¿Qué tipo de tarima de madera de exterior es la mejor para instalar?

La madera es un material sumamente noble, su gran versatilidad permite su uso para diversos fines. En la historia de la humanidad, ha permitido satisfacer necesidades de vivienda y armamento. Sin duda alguna, durante décadas la madera ha sido nuestra mejor aliada. Como elemento decorativo también sigue ofreciendo mucho a nuestras vidas. Conformando muebles, revestimientos de pisos y elementos decorativos, solo por mencionar algunas aplicaciones modernas. Un producto elaborado con madera que ha cobrado importancia en nuestro hogar son las tarimas de madera. Estas han demostrado gran eficiencia cuando de complementar espacios como jardines, piscinas y terrazas se trata.

Las tarimas de madera para exteriores son sinónimos de elegancia y frescura. Poseen la capacidad de transformar los espacios otorgándoles mayor sofisticación y elegancia. Además, su instalación y mantenimiento es muy sencilla. Así, en poco tiempo se puede incluir una en el jardín o la terraza. Para la instalación de este tipo elementos, se precisa de la intervención de profesionales con experiencia. La empresa escogida debe ofrecer experiencia y buen servicio. Pues, esto incide directamente en la calidad y duración de la tarima. Durante el verano y los meses venideros, es común que las personas se dediquen a realizar este tipo de reformas. Creando espacios destinados al relax y al recreo de la familia.

Consejos para escoger la tarima ideal

Pensar en la colocación de una tarima de madera en cualquier espacio de nuestro hogar, no se debe tomar a la ligera. Se debe pensar todo dos veces para conseguir el material adecuado, los mejores precios y la mejor mano de obra.

En el mercado se pueden encontrar tarimas en distintos materiales. Las más comunes son las elaboradas en madera natural, sin embargo también se puede optar por tarimas fabricadas en madera sintética. Siendo más solicitadas las elaboradas en madera natural. Esto debido a la elegancia ofrecida. Además, las tarimas fabricadas en madera son muy resistentes, de gran durabilidad, y si son tratadas con los selladores y químicos adecuados ofrecen una asombrosa resistencia a la humedad. Debemos tener en cuenta que toda tarima de exterior, requiere de mantenimiento periódico. De lo contrario, podría deteriorarse con el paso del tiempo. En todo caso, para mantener en óptimas condiciones, se deben seguir algunos simples pasos. Lo ideal para los climas cambiantes y cargados de humedad es emplear maderas tropicales como la teca, el ipe o el cumarú. Estas poseen mucha resistencia a los embates del clima, los hongos y los insectos. Además, su belleza combinada con cualquier estilo o decoración siempre resalta. En climas más secos y con cambios climáticos más benevolentes, se puede optar por pino, cedro o abeto. Mientras el eucalipto, fresno, roble, el cedro o el ciprés son buenas opciones para casi cualquier clima.

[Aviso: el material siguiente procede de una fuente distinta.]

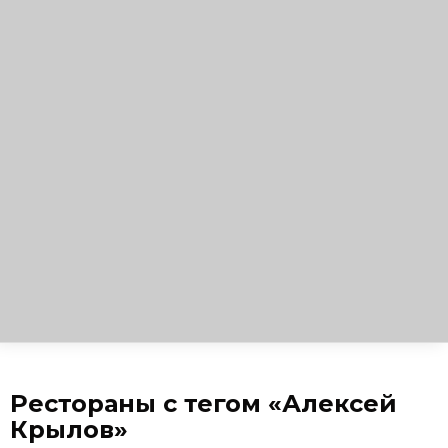
Рестораны с тегом «Алексей
Крылов»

En cuanto a las maderas sintéticas, estas están compuestas por fibras naturales de madera reciclada, polímeros de alta calidad y estabilizantes. Su apariencia es la de madera natural pero con las propiedades de resistencia y durabilidad de los polímeros. Este innovador material ecológico disminuye la tala de árboles en el mundo. Su apariencia física se asemeja mucho a la madera natural. Además, sus propiedades le otorgan mayor resistencia ante los cambios de tiempo y la humedad. Y como beneficio adicional, la madera sintética no necesita tratamientos adicionales.

Mantén tu tarima de madera como nueva

Las tarimas de madera son uno de los suelos más apreciados en exteriores. Pero la exposición a los diferentes climas y cambios extremos de temperatura pueden afectar su estructura. Por ello, si decides comprar tarimas de exterior debes tener en cuenta que éstas precisan de mantenimiento periódico. Así, si deseas que luzca como el primer día debes atender problemas como la deshidratación. Este es uno de los principales problemas de las tarimas de exterior. Sin embargo, es fácil de corregir. Para ello, es preciso estar atentos ante cualquier cambio de color en la madera. Si se torna quebradiza y con grietas también estamos ante un caso de madera deshidratada. Para poner fin al problema, se debe iniciar su hidratación de inmediato. De lo contrario, la situación podría agravarse, y ya no podremos rehidratar.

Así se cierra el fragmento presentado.